[Data rows]
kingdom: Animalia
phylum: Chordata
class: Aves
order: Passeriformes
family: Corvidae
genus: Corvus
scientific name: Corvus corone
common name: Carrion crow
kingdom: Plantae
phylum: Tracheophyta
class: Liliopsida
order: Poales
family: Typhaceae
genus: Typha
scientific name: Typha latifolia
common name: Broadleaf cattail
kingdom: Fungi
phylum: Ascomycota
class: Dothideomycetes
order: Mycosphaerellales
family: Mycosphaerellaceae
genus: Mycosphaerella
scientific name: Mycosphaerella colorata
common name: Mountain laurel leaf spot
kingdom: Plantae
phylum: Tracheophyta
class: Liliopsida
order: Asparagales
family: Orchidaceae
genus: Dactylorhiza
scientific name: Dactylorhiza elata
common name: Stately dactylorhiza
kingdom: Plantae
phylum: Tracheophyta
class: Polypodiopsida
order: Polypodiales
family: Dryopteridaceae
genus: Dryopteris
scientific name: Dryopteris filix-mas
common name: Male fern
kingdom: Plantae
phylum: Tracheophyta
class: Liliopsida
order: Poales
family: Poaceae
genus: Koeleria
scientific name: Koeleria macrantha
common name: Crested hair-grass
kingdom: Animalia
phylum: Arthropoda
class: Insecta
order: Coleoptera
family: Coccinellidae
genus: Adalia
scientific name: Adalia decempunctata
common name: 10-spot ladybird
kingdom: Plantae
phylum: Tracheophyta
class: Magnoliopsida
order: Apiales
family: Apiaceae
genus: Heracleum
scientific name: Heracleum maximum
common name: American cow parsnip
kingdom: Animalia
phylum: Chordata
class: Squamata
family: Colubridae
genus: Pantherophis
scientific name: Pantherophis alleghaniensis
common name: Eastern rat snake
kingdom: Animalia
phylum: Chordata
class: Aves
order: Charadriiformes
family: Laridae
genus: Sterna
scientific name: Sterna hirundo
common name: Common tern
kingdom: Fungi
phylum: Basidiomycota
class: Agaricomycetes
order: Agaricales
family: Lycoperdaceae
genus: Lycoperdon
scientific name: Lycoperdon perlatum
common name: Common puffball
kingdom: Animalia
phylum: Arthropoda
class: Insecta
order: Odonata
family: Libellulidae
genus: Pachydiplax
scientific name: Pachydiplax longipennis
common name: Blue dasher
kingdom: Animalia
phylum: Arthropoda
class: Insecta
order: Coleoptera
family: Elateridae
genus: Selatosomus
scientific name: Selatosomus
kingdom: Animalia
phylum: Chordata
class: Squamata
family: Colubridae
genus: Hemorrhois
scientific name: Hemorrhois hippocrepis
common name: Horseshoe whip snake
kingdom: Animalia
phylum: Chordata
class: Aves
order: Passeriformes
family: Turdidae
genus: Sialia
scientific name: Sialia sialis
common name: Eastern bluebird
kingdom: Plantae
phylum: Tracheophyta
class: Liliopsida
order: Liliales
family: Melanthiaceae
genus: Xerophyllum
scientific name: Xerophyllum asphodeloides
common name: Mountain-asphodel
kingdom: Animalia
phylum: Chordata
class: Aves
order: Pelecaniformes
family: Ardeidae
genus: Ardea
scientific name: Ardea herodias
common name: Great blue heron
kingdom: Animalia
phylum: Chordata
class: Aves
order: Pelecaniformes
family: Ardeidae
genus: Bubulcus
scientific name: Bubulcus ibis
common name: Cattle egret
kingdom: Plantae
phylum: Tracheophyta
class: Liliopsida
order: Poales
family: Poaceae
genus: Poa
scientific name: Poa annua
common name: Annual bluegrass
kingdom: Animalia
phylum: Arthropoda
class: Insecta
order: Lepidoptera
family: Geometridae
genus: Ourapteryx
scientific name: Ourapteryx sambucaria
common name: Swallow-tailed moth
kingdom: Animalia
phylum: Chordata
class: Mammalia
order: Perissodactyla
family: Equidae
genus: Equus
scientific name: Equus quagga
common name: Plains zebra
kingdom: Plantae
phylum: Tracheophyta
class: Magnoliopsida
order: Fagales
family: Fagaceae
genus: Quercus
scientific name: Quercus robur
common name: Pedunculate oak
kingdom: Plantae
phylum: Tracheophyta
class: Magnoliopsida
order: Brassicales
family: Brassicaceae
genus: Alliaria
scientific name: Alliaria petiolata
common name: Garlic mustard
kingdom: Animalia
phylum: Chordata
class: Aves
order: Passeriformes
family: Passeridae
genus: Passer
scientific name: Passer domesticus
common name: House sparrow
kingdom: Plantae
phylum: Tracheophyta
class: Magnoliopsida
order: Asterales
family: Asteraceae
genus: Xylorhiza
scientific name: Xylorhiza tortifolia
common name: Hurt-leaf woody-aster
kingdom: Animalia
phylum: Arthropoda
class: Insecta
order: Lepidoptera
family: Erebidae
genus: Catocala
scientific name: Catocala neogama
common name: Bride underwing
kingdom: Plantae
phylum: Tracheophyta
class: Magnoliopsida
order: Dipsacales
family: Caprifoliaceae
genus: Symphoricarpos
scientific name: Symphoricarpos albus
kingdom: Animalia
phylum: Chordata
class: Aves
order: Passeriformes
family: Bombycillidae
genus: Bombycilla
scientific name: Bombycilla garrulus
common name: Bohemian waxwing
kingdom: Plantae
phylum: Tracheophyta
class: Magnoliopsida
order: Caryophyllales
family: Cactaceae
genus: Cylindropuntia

What the exercise asks: Please rewrite all the rows above as a numbered list, leaving out any blank lines.

Solution:
1. kingdom: Animalia
2. phylum: Chordata
3. class: Aves
4. order: Passeriformes
5. family: Corvidae
6. genus: Corvus
7. scientific name: Corvus corone
8. common name: Carrion crow
9. kingdom: Plantae
10. phylum: Tracheophyta
11. class: Liliopsida
12. order: Poales
13. family: Typhaceae
14. genus: Typha
15. scientific name: Typha latifolia
16. common name: Broadleaf cattail
17. kingdom: Fungi
18. phylum: Ascomycota
19. class: Dothideomycetes
20. order: Mycosphaerellales
21. family: Mycosphaerellaceae
22. genus: Mycosphaerella
23. scientific name: Mycosphaerella colorata
24. common name: Mountain laurel leaf spot
25. kingdom: Plantae
26. phylum: Tracheophyta
27. class: Liliopsida
28. order: Asparagales
29. family: Orchidaceae
30. genus: Dactylorhiza
31. scientific name: Dactylorhiza elata
32. common name: Stately dactylorhiza
33. kingdom: Plantae
34. phylum: Tracheophyta
35. class: Polypodiopsida
36. order: Polypodiales
37. family: Dryopteridaceae
38. genus: Dryopteris
39. scientific name: Dryopteris filix-mas
40. common name: Male fern
41. kingdom: Plantae
42. phylum: Tracheophyta
43. class: Liliopsida
44. order: Poales
45. family: Poaceae
46. genus: Koeleria
47. scientific name: Koeleria macrantha
48. common name: Crested hair-grass
49. kingdom: Animalia
50. phylum: Arthropoda
51. class: Insecta
52. order: Coleoptera
53. family: Coccinellidae
54. genus: Adalia
55. scientific name: Adalia decempunctata
56. common name: 10-spot ladybird
57. kingdom: Plantae
58. phylum: Tracheophyta
59. class: Magnoliopsida
60. order: Apiales
61. family: Apiaceae
62. genus: Heracleum
63. scientific name: Heracleum maximum
64. common name: American cow parsnip
65. kingdom: Animalia
66. phylum: Chordata
67. class: Squamata
68. family: Colubridae
69. genus: Pantherophis
70. scientific name: Pantherophis alleghaniensis
71. common name: Eastern rat snake
72. kingdom: Animalia
73. phylum: Chordata
74. class: Aves
75. order: Charadriiformes
76. family: Laridae
77. genus: Sterna
78. scientific name: Sterna hirundo
79. common name: Common tern
80. kingdom: Fungi
81. phylum: Basidiomycota
82. class: Agaricomycetes
83. order: Agaricales
84. family: Lycoperdaceae
85. genus: Lycoperdon
86. scientific name: Lycoperdon perlatum
87. common name: Common puffball
88. kingdom: Animalia
89. phylum: Arthropoda
90. class: Insecta
91. order: Odonata
92. family: Libellulidae
93. genus: Pachydiplax
94. scientific name: Pachydiplax longipennis
95. common name: Blue dasher
96. kingdom: Animalia
97. phylum: Arthropoda
98. class: Insecta
99. order: Coleoptera
100. family: Elateridae
101. genus: Selatosomus
102. scientific name: Selatosomus
103. kingdom: Animalia
104. phylum: Chordata
105. class: Squamata
106. family: Colubridae
107. genus: Hemorrhois
108. scientific name: Hemorrhois hippocrepis
109. common name: Horseshoe whip snake
110. kingdom: Animalia
111. phylum: Chordata
112. class: Aves
113. order: Passeriformes
114. family: Turdidae
115. genus: Sialia
116. scientific name: Sialia sialis
117. common name: Eastern bluebird
118. kingdom: Plantae
119. phylum: Tracheophyta
120. class: Liliopsida
121. order: Liliales
122. family: Melanthiaceae
123. genus: Xerophyllum
124. scientific name: Xerophyllum asphodeloides
125. common name: Mountain-asphodel
126. kingdom: Animalia
127. phylum: Chordata
128. class: Aves
129. order: Pelecaniformes
130. family: Ardeidae
131. genus: Ardea
132. scientific name: Ardea herodias
133. common name: Great blue heron
134. kingdom: Animalia
135. phylum: Chordata
136. class: Aves
137. order: Pelecaniformes
138. family: Ardeidae
139. genus: Bubulcus
140. scientific name: Bubulcus ibis
141. common name: Cattle egret
142. kingdom: Plantae
143. phylum: Tracheophyta
144. class: Liliopsida
145. order: Poales
146. family: Poaceae
147. genus: Poa
148. scientific name: Poa annua
149. common name: Annual bluegrass
150. kingdom: Animalia
151. phylum: Arthropoda
152. class: Insecta
153. order: Lepidoptera
154. family: Geometridae
155. genus: Ourapteryx
156. scientific name: Ourapteryx sambucaria
157. common name: Swallow-tailed moth
158. kingdom: Animalia
159. phylum: Chordata
160. class: Mammalia
161. order: Perissodactyla
162. family: Equidae
163. genus: Equus
164. scientific name: Equus quagga
165. common name: Plains zebra
166. kingdom: Plantae
167. phylum: Tracheophyta
168. class: Magnoliopsida
169. order: Fagales
170. family: Fagaceae
171. genus: Quercus
172. scientific name: Quercus robur
173. common name: Pedunculate oak
174. kingdom: Plantae
175. phylum: Tracheophyta
176. class: Magnoliopsida
177. order: Brassicales
178. family: Brassicaceae
179. genus: Alliaria
180. scientific name: Alliaria petiolata
181. common name: Garlic mustard
182. kingdom: Animalia
183. phylum: Chordata
184. class: Aves
185. order: Passeriformes
186. family: Passeridae
187. genus: Passer
188. scientific name: Passer domesticus
189. common name: House sparrow
190. kingdom: Plantae
191. phylum: Tracheophyta
192. class: Magnoliopsida
193. order: Asterales
194. family: Asteraceae
195. genus: Xylorhiza
196. scientific name: Xylorhiza tortifolia
197. common name: Hurt-leaf woody-aster
198. kingdom: Animalia
199. phylum: Arthropoda
200. class: Insecta
201. order: Lepidoptera
202. family: Erebidae
203. genus: Catocala
204. scientific name: Catocala neogama
205. common name: Bride underwing
206. kingdom: Plantae
207. phylum: Tracheophyta
208. class: Magnoliopsida
209. order: Dipsacales
210. family: Caprifoliaceae
211. genus: Symphoricarpos
212. scientific name: Symphoricarpos albus
213. kingdom: Animalia
214. phylum: Chordata
215. class: Aves
216. order: Passeriformes
217. family: Bombycillidae
218. genus: Bombycilla
219. scientific name: Bombycilla garrulus
220. common name: Bohemian waxwing
221. kingdom: Plantae
222. phylum: Tracheophyta
223. class: Magnoliopsida
224. order: Caryophyllales
225. family: Cactaceae
226. genus: Cylindropuntia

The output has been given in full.